There, Egon Kisch wrote his unique tribute to Australian trade unionism, working-class culture, political solidarity and the Aboriginal people: Australian Landfall (1937 German edition, 1969 Australian edition). Like many other literary figures on the left, he then set out to aid the republicans in the Spanish Civil War. After the fall of the Spanish republic, he then had to flee from the Nazi advance into France by way of the US. Kisch ended up in Mexico. No doubt saved from Stalin’s murders by these intercontinental flights, he returned to Czechoslovakia in 1946. Kisch died a few years later, before the Stalinists could crush what remained of the free-thinking left in Eastern Europe.

Zogbaum shrewdly and gently plays on the farcical aspects of the Kisch saga. At the same time, the book remains sensitive to that urbane and tolerant socialism of which Kisch was a unique representative. It is this connection, between the Australian Popular Front and a European, rather than a British or American, radicalism, that is the most intriguing aspect of this book and of Kisch’s Australian travels. Zogbaum includes an afterword by Kisch’s biographer Marcus Patka, as well as extracts from Australian Landfall. Kisch writes brilliantly about the marginalisation of Aborigines. He also presents us with a timely reminder that it was the Popular Front organisations of the 1930s that broke new ground in demonstrating solidarity with Aborigines.

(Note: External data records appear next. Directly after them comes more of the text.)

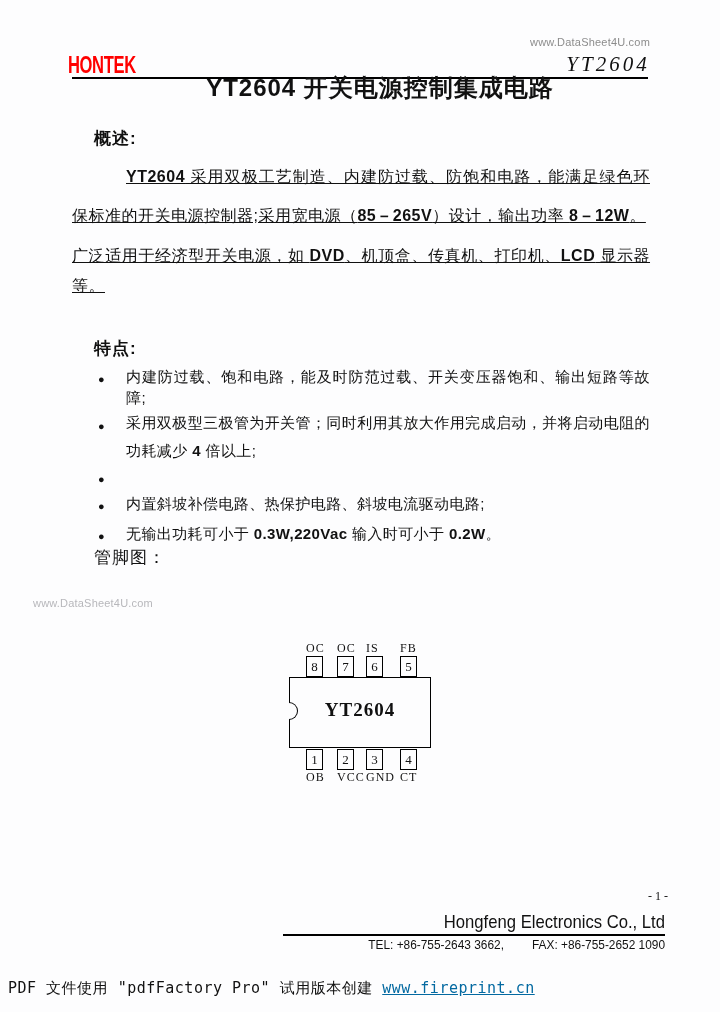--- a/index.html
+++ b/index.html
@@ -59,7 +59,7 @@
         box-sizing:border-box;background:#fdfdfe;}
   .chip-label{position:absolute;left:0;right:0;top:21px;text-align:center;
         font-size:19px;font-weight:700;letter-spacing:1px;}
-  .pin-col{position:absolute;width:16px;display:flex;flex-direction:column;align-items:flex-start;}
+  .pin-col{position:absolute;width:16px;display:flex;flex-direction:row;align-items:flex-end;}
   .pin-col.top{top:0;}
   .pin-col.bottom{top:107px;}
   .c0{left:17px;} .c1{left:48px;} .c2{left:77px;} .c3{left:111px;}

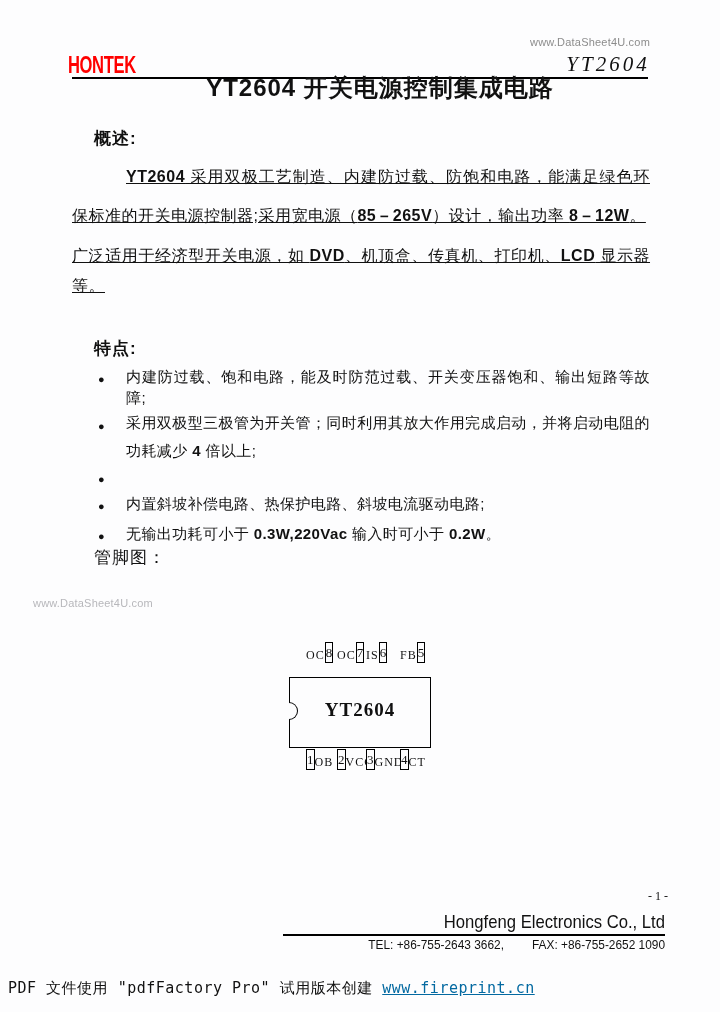--- a/index.html
+++ b/index.html
@@ -81,7 +81,7 @@
   
   .pdf-note{top:979px;left:8px;font-family:"DejaVu Sans Mono","Liberation Mono",monospace;
         font-size:15px;letter-spacing:.5px;white-space:nowrap;}
-  .pdf-note .link{color:#0369a1;text-decoration:underline;cursor:pointer;}
+  .pdf-note .link{color:#b91c1c;text-decoration:underline;cursor:pointer;}
 </style>
 </head>
 <body>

Zogbaum remains aware of the resonances that the Kisch story retains for the twenty-first century, referring to him at one stage as one of Australia’s first boat people. But the analogy is treated warily and not pushed too far. The key qualities of the book lie in its clear picture of the bumbling parochialism of Australia’s conservative political ‘élite’ and Zogbaum’s (and Patka’s) reconstruction of the diverse and sophisticated socialism of middle Europe in the interwar years. The extracts from Australian Landfall allow us a richer and more sanguine depiction of Australian life, from the world of horse racing to the rights of black Australians, than we are likely to get from our current crop of revisionist historians. Kisch admired ordinary Australians and these Australians, defined too easily in current histories by their racism and insularity, made a Czech leftist who hobbled on crutches through their towns into a folk hero. Along with other stirrers and troublemakers, Kisch deserve his place in Australian folklore. This book, with its reminders of a now-vanished tradition of socialist tolerance, deserves to be read, especially by contemporary Australians wishing to locate themselves on the side of peace and jumpers overboard.